IL-6 Inhibition in Critically Ill COVID-19 Patients Is Associated With Increased Secondary Infections

Abstract

Background: Anti-inflammatory therapies such as IL-6 inhibition have been proposed for COVID-19 in a vacuum of evidence-based treatment. However, abrogating the inflammatory response in infectious diseases may impair a desired host response and pre-dispose to secondary infections. Methods: We retrospectively reviewed the medical record of critically ill COVID-19 patients during an 8-week span and compared the prevalence of secondary infection and outcomes in patients who did and did not receive tocilizumab. Additionally, we included representative histopathologic post-mortem findings from several COVID-19 cases that underwent autopsy at our institution. Results: One hundred eleven patients were identified, of which 54 had received tocilizumab while 57 had not. Receiving tocilizumab was associated with a higher risk of secondary bacterial (48.1 vs. 28.1%; p = 0.029 and fungal (5.6 vs. 0%; p = 0.112) infections. Consistent with higher number of infections, patients who received tocilizumab had higher mortality (35.2 vs. 19.3%; p = 0.020). Seven cases underwent autopsy. In three cases who received tocilizumab, there was evidence of pneumonia on pathology. Of the four cases that had not been given tocilizumab, two showed evidence of aspiration pneumonia and two exhibited diffuse alveolar damage. Conclusions: Experimental therapies are currently being applied to COVID-19 outside of clinical trials. Anti-inflammatory therapies such as anti-IL-6 therapy have the potential to impair viral clearance, pre-dispose to secondary infection, and cause harm. We seek to raise physician awareness of these issues and highlight the need to better understand the immune response in COVID-19.

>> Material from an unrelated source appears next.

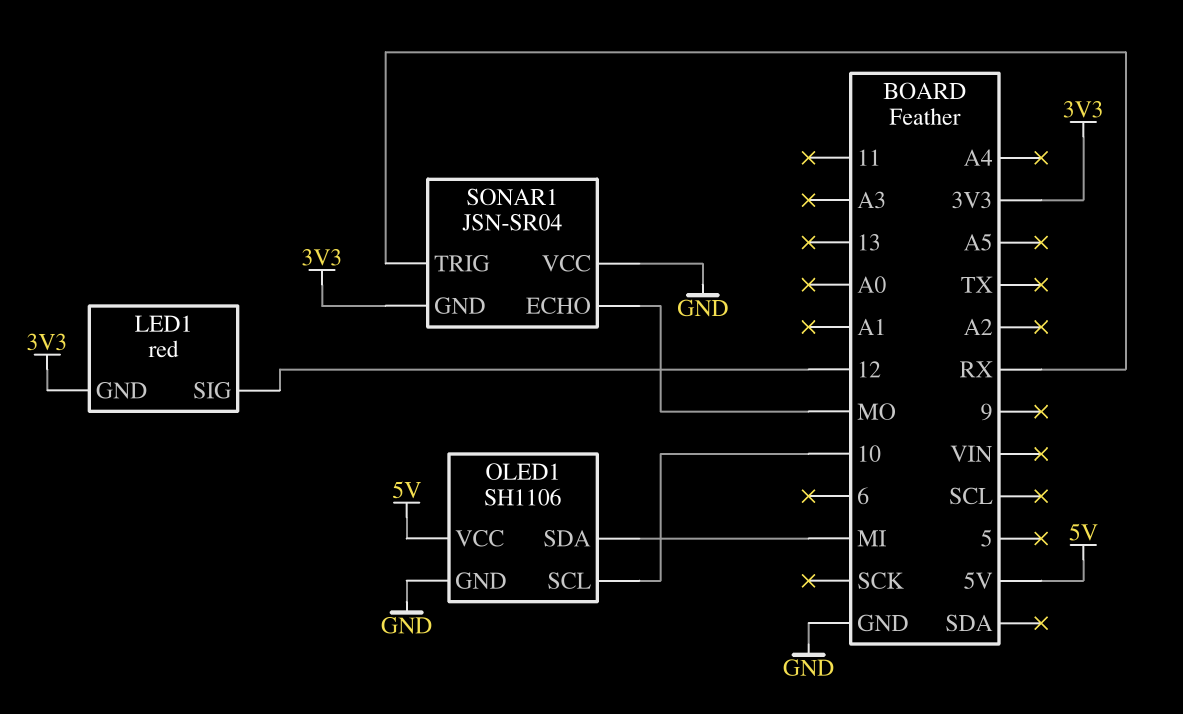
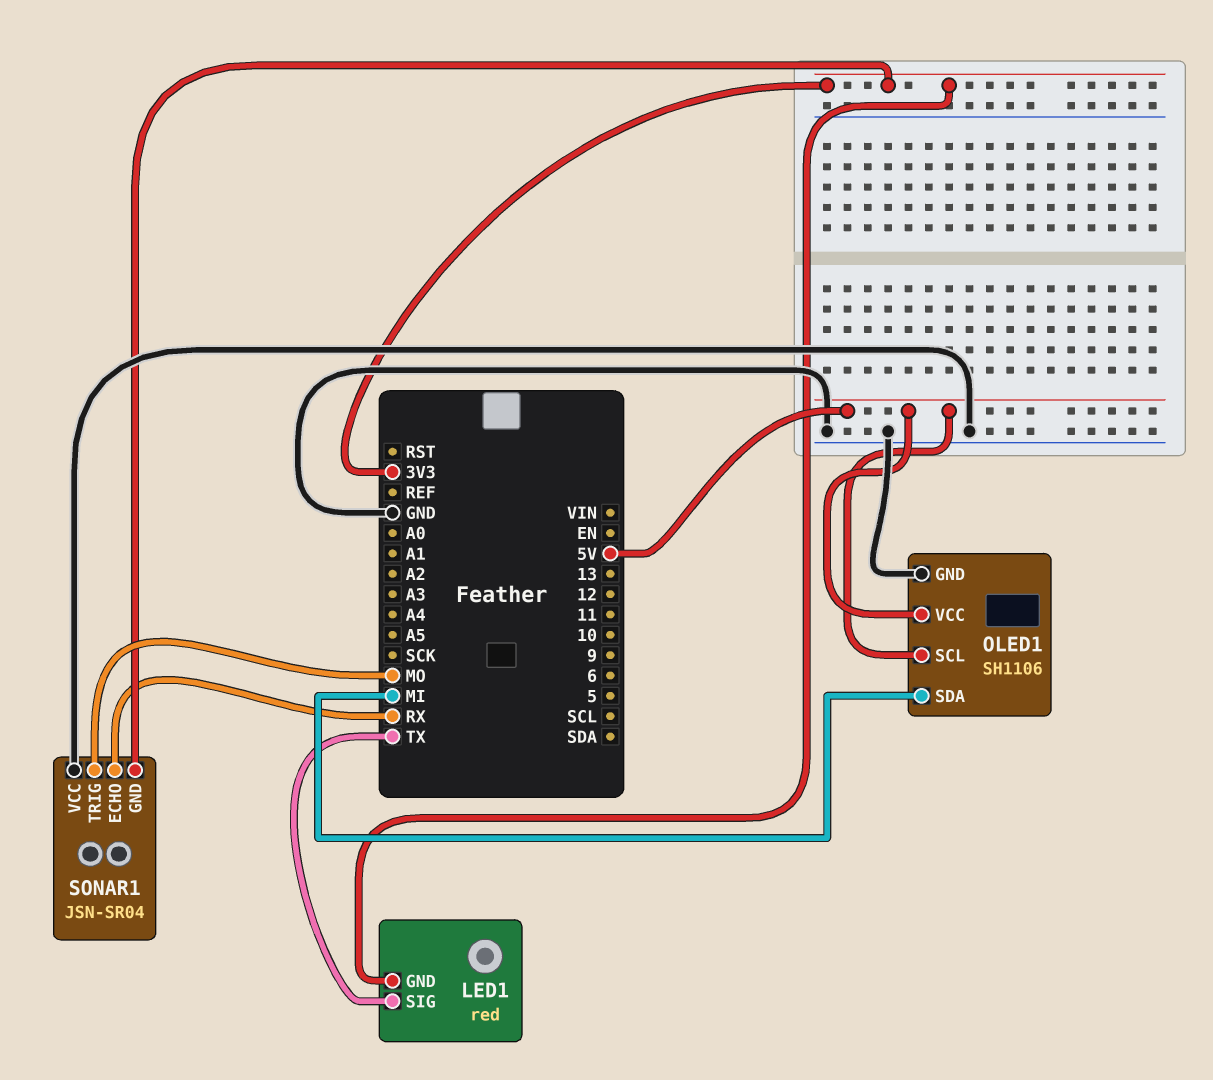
LED1 pin SIG: 12 -> TX
OLED1 pin SCL: 10 -> 5V
SONAR1 pin ECHO: MO -> RX
SONAR1 pin TRIG: RX -> MO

Keywords: COVID-19; SARS-CoV-2; cytokine release syndrome; immunosuppression; tocilizumab.

Figure 1

Laboratory data in tocilizumab and non-tocilizumab groups. (A) White blood cell (WBC) count, (B) percent lymphocyte, (C) absolute lymphocyte count, (D) D-dimer, (E) C-reactive protein, and (F) ferritin levels on day 1 of admission to the ICU. There was no difference between non-tocilizumab (non-toci) and tocilizumab (toci) groups in laboratory data except for absolute lymphocyte count, which was lower in the tocilizumab group. ns, not significant.

Figure 2

Post-mortem histopathology of lungs from COVID-19 patients. Low- (×100) and high-power (×200) images of lungs from patients who died due to COVID-19. (A) Organizing hyaline membranes are seen in the lung which has pre-existing emphysema (×100). Higher power shows fibrin, fibroblasts, and mononuclear cells incorporated into the alveolar walls (×200). (B) There is diffuse alveolar damage with hyaline membranes lining alveoli (×100). Higher power shows minimal inflammation with only a few mononuclear cells (×200). (C) There is extensive intra-alveolar inflammation (neutrophils) in an otherwise normal lung (×100). On higher power, there is minimal alveolar wall thickening by inflammatory cells (also mainly neutrophils on myeloperoxidase staining and only rare lymphocytes) (×200). (D) Majority of the sections from this case show organizing intra-alveolar fibrin (×100). Several foci of acute inflammation with alveolar filling are present, as seen here on higher power (200x).